Son esprit était une éponge avide, capable d'absorber les détails les plus infimes. Il mémorisait la courbure d'un axe, la forme d'une dent d'engrenage, le rythme d'une combustion. Les véhicules de luxe qui sillonnaient parfois les rues plus huppées d'Aurelia, ces carrosses rutilants aux roues fines, ces prototypes aux lignes audacieuses, étaient pour lui des objets de culte. Il les imaginait démontés, pièce par pièce, dans le secret de son esprit, analysant chaque boulon, chaque ressort, chaque joint. C'était une fascination qui le consumait, une passion née dans les entrailles mêmes de ce quartier d'El-Kharba, où la débrouille et l'ingéniosité étaient les maîtres mots.
Ses parents, eux, ne voyaient dans cette curiosité qu'une distraction futile, une perte de temps précieuse qui aurait pu être consacrée à la poursuite de l'excellence académique qu'ils espéraient tant. « Salim, pourquoi t'attardes-tu sur ces vieilles carcasses ? », lui lançait son père, le visage fermé, lorsque le garçon s'arrêtait pour observer un artisan réparer un chariot usé. « Ton avenir est dans les livres, dans les chiffres, pas dans la graisse et la rouille. » Sa mère, plus douce mais tout aussi ferme, acquiesçait souvent. « Les études, Salim. C’est la seule voie pour sortir de ce quartier, pour avoir une vie décente. »
Leurs mots, bien que prononcés avec une intention que Salim savait, au fond, être protectrice, sonnaient comme des jugements. Ils ne comprenaient pas cette étincelle qui naissait en lui à la vue d'un moteur, cette compréhension instinctive des lois qui régissaient le mouvement et la force. Pour eux, la mécanique était un métier de bras, pas d'intelligence. Et leur fils, qu'ils jugeaient capable de grandes choses – du moins, les grandes choses qu'eux imaginaient –, ne devait pas s'abaisser à de telles besognes.
Le poids de leurs attentes était devenu un fardeau, un voile épais qui obscurcissait sa vision de l'avenir. Ils le poussaient vers des études qu'il trouvait fades, vers des disciplines qui ne faisaient pas vibrer son âme. Pourtant, au fond de lui, cette flamme secrète continuait de brûler, alimentée par une conviction inébranlable : il était destiné à quelque chose de plus grand. Il ne voulait pas simplement réussir ; il voulait marquer son temps, laisser une empreinte. Et cette empreinte, il la voyait clairement tracée dans le monde de la mécanique automobile.

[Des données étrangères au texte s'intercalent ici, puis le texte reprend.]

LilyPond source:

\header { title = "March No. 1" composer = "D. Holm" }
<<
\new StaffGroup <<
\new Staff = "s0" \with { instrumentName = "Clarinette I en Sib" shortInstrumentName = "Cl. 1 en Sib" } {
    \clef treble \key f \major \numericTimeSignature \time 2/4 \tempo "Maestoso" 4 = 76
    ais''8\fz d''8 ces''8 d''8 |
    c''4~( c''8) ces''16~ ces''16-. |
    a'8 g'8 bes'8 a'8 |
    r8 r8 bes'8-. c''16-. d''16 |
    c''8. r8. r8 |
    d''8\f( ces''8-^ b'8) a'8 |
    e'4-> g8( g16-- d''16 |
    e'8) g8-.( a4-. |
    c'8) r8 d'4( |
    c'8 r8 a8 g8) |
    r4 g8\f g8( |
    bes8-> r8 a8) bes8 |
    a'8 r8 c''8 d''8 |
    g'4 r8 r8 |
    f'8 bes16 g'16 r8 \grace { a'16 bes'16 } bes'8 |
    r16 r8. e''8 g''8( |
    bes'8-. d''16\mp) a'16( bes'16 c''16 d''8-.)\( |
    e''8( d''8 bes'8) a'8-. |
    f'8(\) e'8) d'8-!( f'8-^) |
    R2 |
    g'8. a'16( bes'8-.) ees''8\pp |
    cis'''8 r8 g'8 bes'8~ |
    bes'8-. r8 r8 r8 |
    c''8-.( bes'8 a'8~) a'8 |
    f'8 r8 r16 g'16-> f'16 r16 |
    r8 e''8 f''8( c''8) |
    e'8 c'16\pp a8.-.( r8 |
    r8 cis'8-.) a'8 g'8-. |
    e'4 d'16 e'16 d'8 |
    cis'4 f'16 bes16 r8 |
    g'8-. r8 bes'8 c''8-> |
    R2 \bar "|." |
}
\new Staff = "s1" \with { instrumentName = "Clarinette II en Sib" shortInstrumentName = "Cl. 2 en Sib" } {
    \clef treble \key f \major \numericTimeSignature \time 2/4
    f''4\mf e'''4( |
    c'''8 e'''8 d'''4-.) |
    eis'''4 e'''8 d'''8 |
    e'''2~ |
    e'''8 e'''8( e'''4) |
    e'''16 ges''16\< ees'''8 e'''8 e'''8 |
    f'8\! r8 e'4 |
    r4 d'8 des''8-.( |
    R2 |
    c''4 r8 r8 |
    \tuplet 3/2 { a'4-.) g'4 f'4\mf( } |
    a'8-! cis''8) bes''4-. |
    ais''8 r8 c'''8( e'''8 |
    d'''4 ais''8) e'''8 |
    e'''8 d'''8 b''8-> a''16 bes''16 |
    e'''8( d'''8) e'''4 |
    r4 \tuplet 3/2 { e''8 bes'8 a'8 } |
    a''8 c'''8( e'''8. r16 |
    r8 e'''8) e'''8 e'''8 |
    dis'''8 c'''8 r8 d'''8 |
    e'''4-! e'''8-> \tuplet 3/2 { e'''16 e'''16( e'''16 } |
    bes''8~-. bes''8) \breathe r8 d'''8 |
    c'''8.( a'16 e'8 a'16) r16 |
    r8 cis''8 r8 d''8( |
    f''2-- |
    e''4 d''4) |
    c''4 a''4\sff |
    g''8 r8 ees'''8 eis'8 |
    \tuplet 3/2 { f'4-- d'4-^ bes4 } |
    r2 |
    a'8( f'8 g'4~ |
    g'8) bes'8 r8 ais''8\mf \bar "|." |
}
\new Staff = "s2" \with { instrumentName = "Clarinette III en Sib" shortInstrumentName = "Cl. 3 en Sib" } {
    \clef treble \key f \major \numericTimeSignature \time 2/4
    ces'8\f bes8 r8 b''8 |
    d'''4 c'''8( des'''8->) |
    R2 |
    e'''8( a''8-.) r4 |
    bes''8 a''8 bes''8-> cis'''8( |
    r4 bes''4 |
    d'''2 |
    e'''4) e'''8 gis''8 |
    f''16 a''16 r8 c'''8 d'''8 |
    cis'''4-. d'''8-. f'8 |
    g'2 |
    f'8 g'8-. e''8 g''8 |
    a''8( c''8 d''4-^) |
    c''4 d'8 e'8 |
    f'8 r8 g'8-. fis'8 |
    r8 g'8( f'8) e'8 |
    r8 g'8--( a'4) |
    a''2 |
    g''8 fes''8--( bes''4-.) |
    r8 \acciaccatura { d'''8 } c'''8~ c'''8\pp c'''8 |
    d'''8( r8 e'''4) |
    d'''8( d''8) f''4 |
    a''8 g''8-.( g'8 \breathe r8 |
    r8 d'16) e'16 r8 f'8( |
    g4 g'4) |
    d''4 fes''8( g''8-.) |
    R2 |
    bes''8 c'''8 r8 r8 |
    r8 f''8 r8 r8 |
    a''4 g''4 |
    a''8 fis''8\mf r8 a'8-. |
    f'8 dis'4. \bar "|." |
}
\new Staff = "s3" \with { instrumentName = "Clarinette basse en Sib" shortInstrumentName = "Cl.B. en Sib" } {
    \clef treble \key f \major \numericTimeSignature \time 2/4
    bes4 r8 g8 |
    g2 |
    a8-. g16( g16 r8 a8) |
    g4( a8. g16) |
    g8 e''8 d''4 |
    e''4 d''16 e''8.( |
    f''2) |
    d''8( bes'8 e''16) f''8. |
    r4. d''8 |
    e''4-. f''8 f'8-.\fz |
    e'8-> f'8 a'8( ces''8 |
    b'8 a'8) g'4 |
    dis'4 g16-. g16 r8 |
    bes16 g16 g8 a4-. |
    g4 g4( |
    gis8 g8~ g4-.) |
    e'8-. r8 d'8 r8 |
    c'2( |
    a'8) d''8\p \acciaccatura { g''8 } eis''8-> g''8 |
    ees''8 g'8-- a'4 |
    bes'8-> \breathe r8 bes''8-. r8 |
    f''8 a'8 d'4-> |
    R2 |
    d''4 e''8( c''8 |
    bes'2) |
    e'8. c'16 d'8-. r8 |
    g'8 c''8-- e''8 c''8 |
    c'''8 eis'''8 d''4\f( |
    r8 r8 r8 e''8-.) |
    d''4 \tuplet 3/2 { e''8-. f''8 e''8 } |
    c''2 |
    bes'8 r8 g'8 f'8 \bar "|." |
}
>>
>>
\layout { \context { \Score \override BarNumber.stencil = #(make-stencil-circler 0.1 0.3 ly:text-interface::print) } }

Le moment fatidique de l'orientation arriva comme une sentence. Le père de Salim, d'une voix qui ne laissait place à aucune discussion, lui annonça sa décision : « Tu iras à l'école de commerce. C’est là que tu apprendras la valeur de l'argent, le sens des affaires. C’est une voie sûre, qui te garantira un bon avenir. » L'idée même le fit frissonner, mais pas de plaisir. Les mots « argent » et « affaires » résonnaient dans sa tête comme des cloches funèbres, s'opposant violemment à l'image des pistons qui montaient et descendaient, des bielles qui entraînaient les roues, de la puissance brute domptée par l'ingéniosité.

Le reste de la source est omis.